03 All he could do was endure.
The pain was unbearable, but he stayed still, reciting the words in his head, clinging to the belief that this was the moment that would change everything. His eyes felt as if they were being torn apart, liquefied and reformed into something foreign. His breath came in ragged gasps, and the room seemed to spin around him. The ritual had promised power, but all he felt was agony.
When it was finally over, the pain didn't immediately fade. The boy blinked, slowly, as his vision gradually cleared. His eyelids felt tender, almost swollen, and there was a strange heaviness to his eyes. But there was something else too—his appetite had grown insatiable. He was ravenous, devouring anything he could get his hands on, but it wasn't like the usual hunger he'd experienced. This was something deeper, something that gnawed at him from the inside, like the hunger of a creature never satisfied.
He couldn't explain it, but the changes didn't stop there. Over the next few days, his senses felt sharper, more attuned to his surroundings. His eyes seemed to pick up on the smallest details—the flicker of movement in the corner of his vision, the whisper of wind in the trees, the distant sounds of footsteps on snow. But he chalked it up to exhaustion, a side effect of the ritual.
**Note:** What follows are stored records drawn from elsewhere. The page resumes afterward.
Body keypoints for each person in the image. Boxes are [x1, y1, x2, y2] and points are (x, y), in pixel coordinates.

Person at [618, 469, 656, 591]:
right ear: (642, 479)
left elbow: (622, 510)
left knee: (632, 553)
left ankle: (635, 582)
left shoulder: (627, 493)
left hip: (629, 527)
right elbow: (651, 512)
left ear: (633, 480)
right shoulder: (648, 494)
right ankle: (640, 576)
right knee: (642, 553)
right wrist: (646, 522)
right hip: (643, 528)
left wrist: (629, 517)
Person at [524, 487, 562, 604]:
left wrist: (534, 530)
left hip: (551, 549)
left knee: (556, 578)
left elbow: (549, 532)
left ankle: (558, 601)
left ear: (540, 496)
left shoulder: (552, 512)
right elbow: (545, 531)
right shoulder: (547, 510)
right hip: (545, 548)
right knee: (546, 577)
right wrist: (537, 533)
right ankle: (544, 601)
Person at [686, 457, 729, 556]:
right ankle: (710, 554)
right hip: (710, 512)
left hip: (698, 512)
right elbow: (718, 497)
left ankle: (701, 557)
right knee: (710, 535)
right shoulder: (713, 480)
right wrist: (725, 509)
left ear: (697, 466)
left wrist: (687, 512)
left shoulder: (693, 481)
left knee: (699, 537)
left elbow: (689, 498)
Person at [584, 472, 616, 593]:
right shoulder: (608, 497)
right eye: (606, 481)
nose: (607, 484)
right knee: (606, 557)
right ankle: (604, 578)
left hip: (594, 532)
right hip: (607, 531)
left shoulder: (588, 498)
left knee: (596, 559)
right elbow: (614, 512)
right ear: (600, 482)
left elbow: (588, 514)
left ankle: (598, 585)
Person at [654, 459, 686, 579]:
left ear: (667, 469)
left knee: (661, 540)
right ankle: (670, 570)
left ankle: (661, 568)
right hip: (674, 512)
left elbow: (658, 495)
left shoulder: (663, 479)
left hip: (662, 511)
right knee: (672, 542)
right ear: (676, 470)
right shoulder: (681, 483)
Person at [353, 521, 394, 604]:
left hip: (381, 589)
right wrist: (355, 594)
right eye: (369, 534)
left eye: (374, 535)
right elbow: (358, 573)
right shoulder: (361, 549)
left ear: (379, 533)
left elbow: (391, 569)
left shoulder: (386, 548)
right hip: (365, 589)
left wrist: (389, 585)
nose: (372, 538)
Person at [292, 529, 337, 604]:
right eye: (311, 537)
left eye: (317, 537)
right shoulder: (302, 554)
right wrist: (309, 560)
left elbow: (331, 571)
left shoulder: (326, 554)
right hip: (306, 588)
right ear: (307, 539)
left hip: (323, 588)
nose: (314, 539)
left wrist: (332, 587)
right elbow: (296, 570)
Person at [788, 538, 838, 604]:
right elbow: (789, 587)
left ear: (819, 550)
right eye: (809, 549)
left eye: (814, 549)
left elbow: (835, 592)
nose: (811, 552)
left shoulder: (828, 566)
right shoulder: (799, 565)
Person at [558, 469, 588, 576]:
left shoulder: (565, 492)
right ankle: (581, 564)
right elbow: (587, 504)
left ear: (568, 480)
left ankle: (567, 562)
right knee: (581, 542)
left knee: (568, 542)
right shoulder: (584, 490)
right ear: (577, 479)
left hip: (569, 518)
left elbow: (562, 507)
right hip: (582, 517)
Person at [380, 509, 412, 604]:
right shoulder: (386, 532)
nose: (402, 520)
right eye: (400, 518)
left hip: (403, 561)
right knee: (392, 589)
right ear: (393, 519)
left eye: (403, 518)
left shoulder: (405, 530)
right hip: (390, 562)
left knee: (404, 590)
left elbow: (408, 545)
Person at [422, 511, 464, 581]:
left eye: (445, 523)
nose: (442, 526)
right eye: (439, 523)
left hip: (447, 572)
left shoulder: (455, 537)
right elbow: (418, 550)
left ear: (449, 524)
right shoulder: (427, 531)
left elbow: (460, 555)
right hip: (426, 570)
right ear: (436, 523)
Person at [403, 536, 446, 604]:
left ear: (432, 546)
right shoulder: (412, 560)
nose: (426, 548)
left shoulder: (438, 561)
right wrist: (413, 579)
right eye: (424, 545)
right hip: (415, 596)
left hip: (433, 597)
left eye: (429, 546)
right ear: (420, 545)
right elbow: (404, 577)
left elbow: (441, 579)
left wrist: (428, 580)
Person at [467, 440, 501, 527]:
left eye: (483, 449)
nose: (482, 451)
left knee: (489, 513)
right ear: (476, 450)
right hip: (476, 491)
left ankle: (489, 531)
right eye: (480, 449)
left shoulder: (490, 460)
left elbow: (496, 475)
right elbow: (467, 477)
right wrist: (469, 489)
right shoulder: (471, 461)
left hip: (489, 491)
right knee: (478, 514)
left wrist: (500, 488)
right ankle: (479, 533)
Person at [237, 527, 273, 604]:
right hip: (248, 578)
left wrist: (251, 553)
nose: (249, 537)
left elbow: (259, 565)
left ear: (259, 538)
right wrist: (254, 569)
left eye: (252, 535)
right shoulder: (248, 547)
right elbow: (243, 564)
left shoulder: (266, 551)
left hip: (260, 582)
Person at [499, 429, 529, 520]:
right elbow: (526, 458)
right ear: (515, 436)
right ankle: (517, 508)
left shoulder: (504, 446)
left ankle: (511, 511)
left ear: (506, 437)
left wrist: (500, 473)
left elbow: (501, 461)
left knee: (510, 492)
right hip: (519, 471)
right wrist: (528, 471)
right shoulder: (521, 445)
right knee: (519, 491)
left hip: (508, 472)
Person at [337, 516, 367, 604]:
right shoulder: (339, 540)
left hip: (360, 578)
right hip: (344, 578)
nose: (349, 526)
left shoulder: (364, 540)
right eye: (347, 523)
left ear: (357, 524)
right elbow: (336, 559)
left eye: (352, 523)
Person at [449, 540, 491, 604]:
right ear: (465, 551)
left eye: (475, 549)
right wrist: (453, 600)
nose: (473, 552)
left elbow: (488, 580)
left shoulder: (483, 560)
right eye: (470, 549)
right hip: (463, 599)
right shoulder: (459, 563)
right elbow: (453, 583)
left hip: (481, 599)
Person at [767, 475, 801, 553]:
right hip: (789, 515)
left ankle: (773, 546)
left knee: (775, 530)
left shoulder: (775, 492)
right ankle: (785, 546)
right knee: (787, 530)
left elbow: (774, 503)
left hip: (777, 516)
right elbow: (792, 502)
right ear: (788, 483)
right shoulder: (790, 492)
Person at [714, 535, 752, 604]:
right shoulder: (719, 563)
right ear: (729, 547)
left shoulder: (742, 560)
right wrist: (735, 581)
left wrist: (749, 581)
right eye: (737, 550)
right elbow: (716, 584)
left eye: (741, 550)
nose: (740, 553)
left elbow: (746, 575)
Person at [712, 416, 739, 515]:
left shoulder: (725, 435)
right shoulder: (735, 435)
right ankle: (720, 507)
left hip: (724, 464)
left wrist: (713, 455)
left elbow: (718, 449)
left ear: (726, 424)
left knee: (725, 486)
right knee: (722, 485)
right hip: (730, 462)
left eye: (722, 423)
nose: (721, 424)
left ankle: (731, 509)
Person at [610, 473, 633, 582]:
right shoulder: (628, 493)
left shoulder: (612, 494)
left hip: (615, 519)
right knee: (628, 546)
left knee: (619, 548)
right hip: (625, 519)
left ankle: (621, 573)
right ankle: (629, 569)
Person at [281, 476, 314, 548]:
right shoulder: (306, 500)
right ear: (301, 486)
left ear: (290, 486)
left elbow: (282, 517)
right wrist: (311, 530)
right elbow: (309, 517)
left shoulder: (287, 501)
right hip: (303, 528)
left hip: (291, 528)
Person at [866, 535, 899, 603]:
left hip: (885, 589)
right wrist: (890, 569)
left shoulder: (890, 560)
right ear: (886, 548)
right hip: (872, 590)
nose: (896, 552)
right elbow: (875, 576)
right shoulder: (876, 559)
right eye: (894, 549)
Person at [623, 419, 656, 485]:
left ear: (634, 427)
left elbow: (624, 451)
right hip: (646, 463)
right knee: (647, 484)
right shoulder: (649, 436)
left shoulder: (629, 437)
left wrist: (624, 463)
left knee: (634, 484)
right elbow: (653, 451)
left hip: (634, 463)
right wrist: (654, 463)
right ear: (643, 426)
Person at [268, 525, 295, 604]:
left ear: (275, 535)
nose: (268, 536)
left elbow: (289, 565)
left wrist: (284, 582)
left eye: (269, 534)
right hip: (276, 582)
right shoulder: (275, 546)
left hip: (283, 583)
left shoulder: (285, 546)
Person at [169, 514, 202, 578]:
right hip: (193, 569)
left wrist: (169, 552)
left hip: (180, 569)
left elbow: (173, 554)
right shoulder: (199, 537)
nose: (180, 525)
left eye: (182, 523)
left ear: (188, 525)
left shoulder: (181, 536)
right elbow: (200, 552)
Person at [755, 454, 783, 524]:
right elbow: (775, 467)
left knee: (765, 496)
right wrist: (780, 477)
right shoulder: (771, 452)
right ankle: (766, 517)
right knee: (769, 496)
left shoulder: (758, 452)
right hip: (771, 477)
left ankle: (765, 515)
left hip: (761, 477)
It wasn't until he went out to forage that the true extent of the ritual's effects revealed itself.
He was walking through the forest, his breath visible in the cold air, when he felt the hairs on the back of his neck stand on end. It was as though something was watching him, something unseen but very much present. The forest, once familiar and calming, now seemed unnervingly alive with an unseen presence. He thought he heard a rustling in the trees, but when he turned to look, there was nothing there.
Then, he saw it.
A figure emerged from the mist, pale and translucent, its form flickering in and out of existence like a flame in the wind. It was a ghost, its hollow eyes staring directly at him. The moment their gazes met, the boy froze. His heart raced, his body went cold, and the overwhelming urge to run surged through him.
His breath caught in his throat, and his legs trembled. He was frozen in place, unable to look away from the ghost's hollow eyes. The creature didn't speak, but the terror it radiated was palpable. For a moment, the boy felt his insides twist with fear so intense it felt like his stomach was being squeezed in a vice.
He could feel his bladder release in a rush of panic—he had almost pissed his pants. The sheer horror of it overwhelmed him.
The ghost didn't approach, didn't speak, it simply stood there, watching him. His instincts screamed at him to run, but he couldn't move. His body was as stiff as stone, paralyzed by fear. Then, after what felt like an eternity, the ghost flickered, its form vanishing into the swirling mist as quickly as it had appeared.
The boy stood there for a long time, trembling, trying to make sense of what had just happened. His mind raced as he struggled to reconcile the fear with what he knew. Ghosts were real. The book hadn't lied, and his ritual had worked. But this wasn't just about seeing ghosts.
He forgot that now ghosts could see him too.
Normally, ghosts could see humans, but they couldn't sense them too clearly or interact with them. Humans were like background. They lingered on the edges of the living world, shadowy and intangible, barely more than whispers in the wind. Only the stronger, more powerful spirits could manifest themselves or make direct contact with the living. But now, with the ritual complete, it was different.
Now, the boy was like a flame in the dark, visible to every ghost in the vicinity. He wasn't just a bacu; he was a beacon to them. The moment the ritual had altered his perception, it had marked him, like a glowing signal in the empty night. To the weaker ghosts, he was now as visible and tangible as any living ghosts. They could sense him, feel his presence, like a heat radiating from his body, cutting through the shadows that once concealed him.
The boy's heart pounded in his chest as the realization hit him like a ton of bricks. He wasn't just seeing them anymore. He was exposed.
He regretted going out before he mastered the next steps in the scroll. Concealing.